For Young Adults Addicted To Opioids, New Training Approach Launched By NIDA Blending Conference
A multi-faceted treatment program for young adults addicted to opioid drugs was unveiled at the National Institute on Drug Abuse’s (NIDA) Blending Conference in Albuquerque, N.M. This eighth meeting in the series briought together researchers and clinicians so their latest findings could be immediately applied to the needs of patients and their families dealing with addictive disorders. NIDA is a component of the National Institutes of Health.
The new treatment product, Buprenorphine Treatment for Young Adults, was based on research by NIDA’s Clinical Trials Network in partnership with the Substance Abuse and Mental Health Services Administration (SAMHSA). It showed that young adults given longer term treatment with the medication buprenorphine were less likely to use drugs and more likely to stay in treatment, compared to those who received short term detoxification without follow-up medication.
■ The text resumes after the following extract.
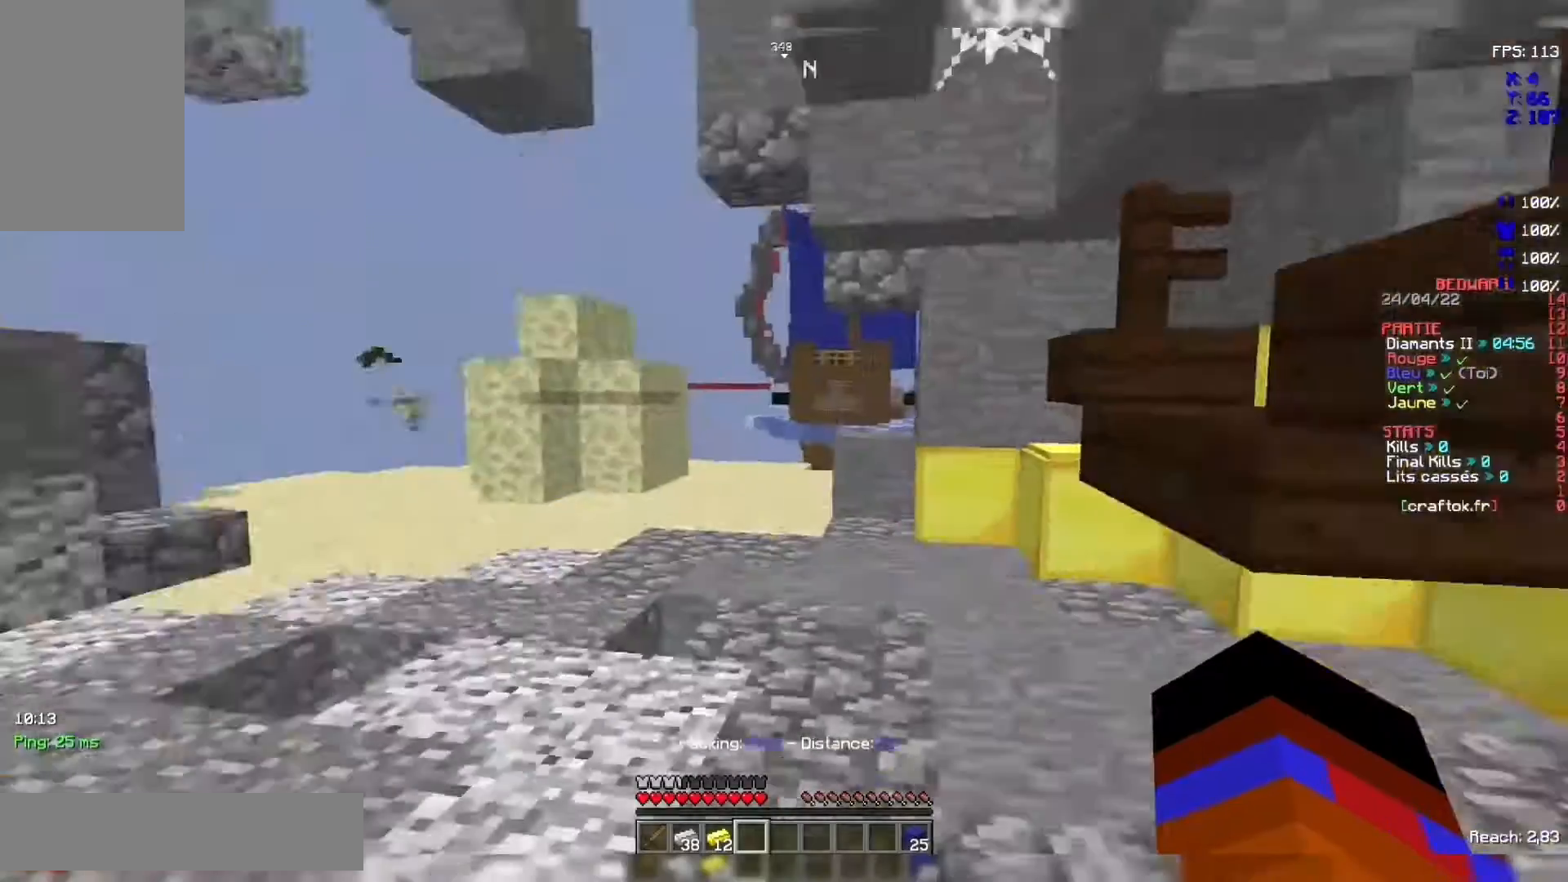
{"keys": ["z"], "mouse": [], "events": [[400, "z", "down"]]}
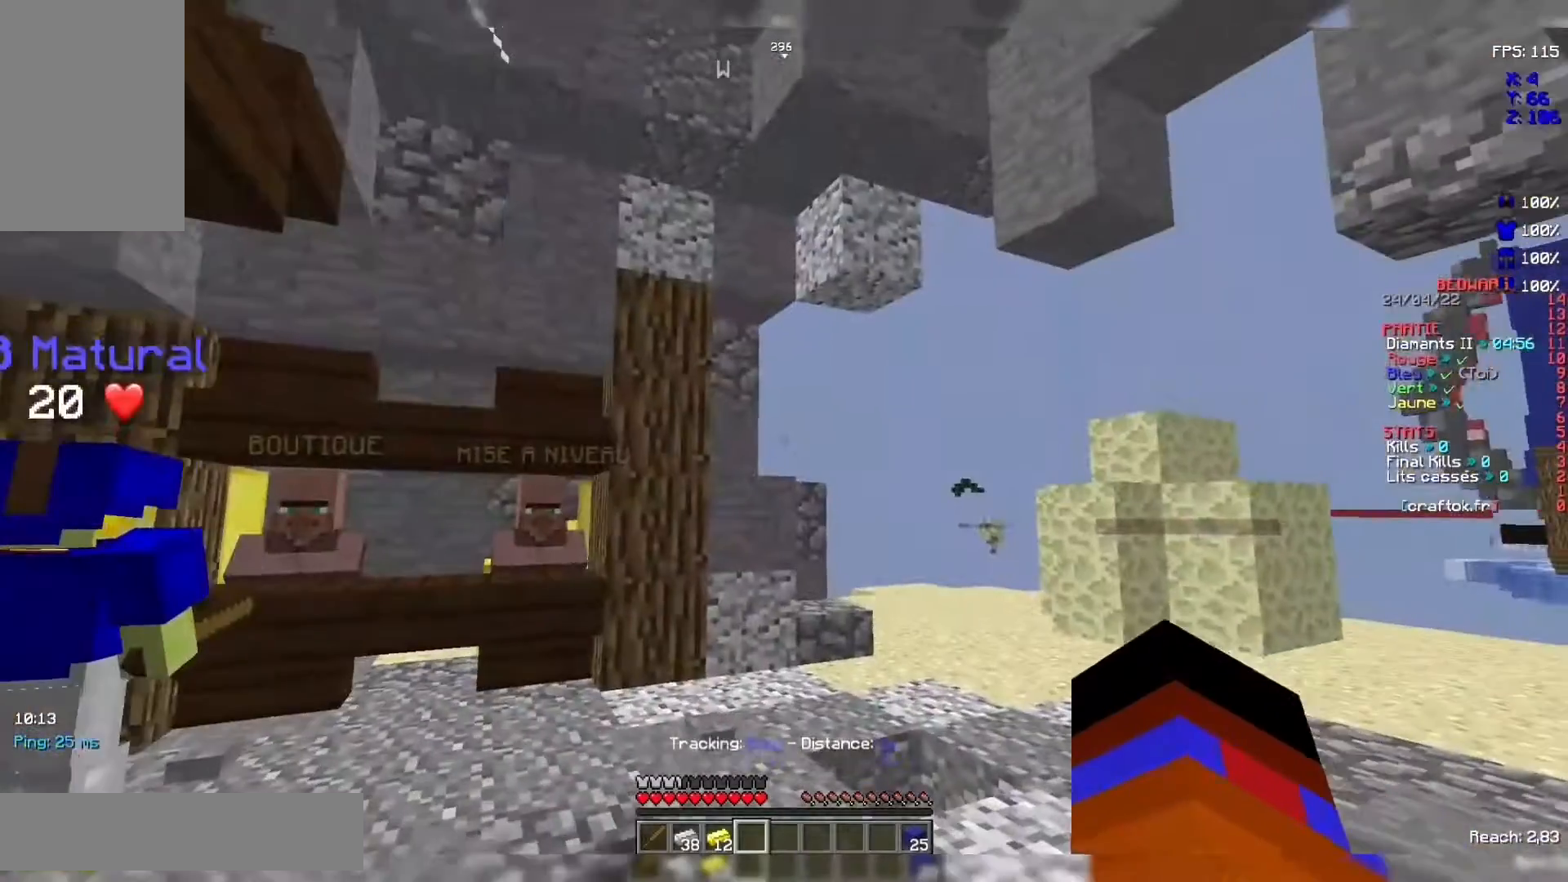
{"keys": ["z"], "mouse": [], "events": [[167, "space", "down"], [367, "space", "up"]]}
Buprenorphine helps relieve drug cravings.
“Buprenorphine had been proven effective with adults, but until recently, evidence was lacking that its anti-addiction properties would work in this important group of younger patients,” said NIDA Director Dr. Nora Volkow. “The new product includes a three-hour training package that examines opioid use among young adults and looks at research results showing the effectiveness of buprenorphine for this age group.”
The training program is in a suite of buprenorphine products developed by the Blending Initiative. Among them: training for addiction professionals about laws governing the office-based use of the treatment; a discussion of how to select appropriate patients; and an explanation of how buprenorphine works. Yet another product outlines the results of a NIDA clinical trial comparing short-term detoxification with buprenorphine versus clonidine, another addiction treatment.
This spring’s conference was titled “Blending Addiction Science and Practice: Evidence-Based Treatment and Prevention in Diverse Populations and Settings.” In addition to the new buprenorphine products, the topics ranged from controlling heroin and opioid addiction in young adults to understanding genetic changes in the brain that underlie addiction.
“Rapid advances in our understanding of the mechanisms behind addiction have expanded our treatment horizon dramatically in recent years,” said Dr. Volkow. “The value of the Blending Conference is that it provides an opportunity to translate basic research knowledge into everyday clinical practice.”
The Albuquerque conference is the biggest Blending meeting to date, with more than 1,300 registrants. Those attending included leading addiction treatment specialists, health care providers, criminal justice professionals, researchers and policymakers.
Other sessions included:
- Developing new drug addiction treatments: Dr. Volkow highlighted the dramatic scientific advances that help explain the molecular and genetic changes that underlie addiction.
- Vaccines for treating nicotine and cocaine addiction: Could the immune system be exploited to help smokers quit or cocaine users from relapsing? The idea is that by evoking an immune/antibody response to nicotine, we could keep it out of the brain, blocking its rewarding effects and promoting abstinence. A similar approach is being used with cocaine. Clinical trials are underway.
- A special track addressing American Indian and Alaskan Natives: These populations have long endured historical trauma and discrimination that have contributed to negative health outcomes, including substance abuse and HIV infection. Presenters will discuss how a culturally appropriate treatment framework based on input from the Native American community can respond to these complex health issues.
- Veterans with post traumatic stress disorder (PTSD): In the aftermath of combat stress, soldiers can develop mental health and substance abuse problems which can spill over into the family environment with destructive consequences. Addiction scientists will discuss the complex effects of combat-related PTSD on veterans, reservists and their families.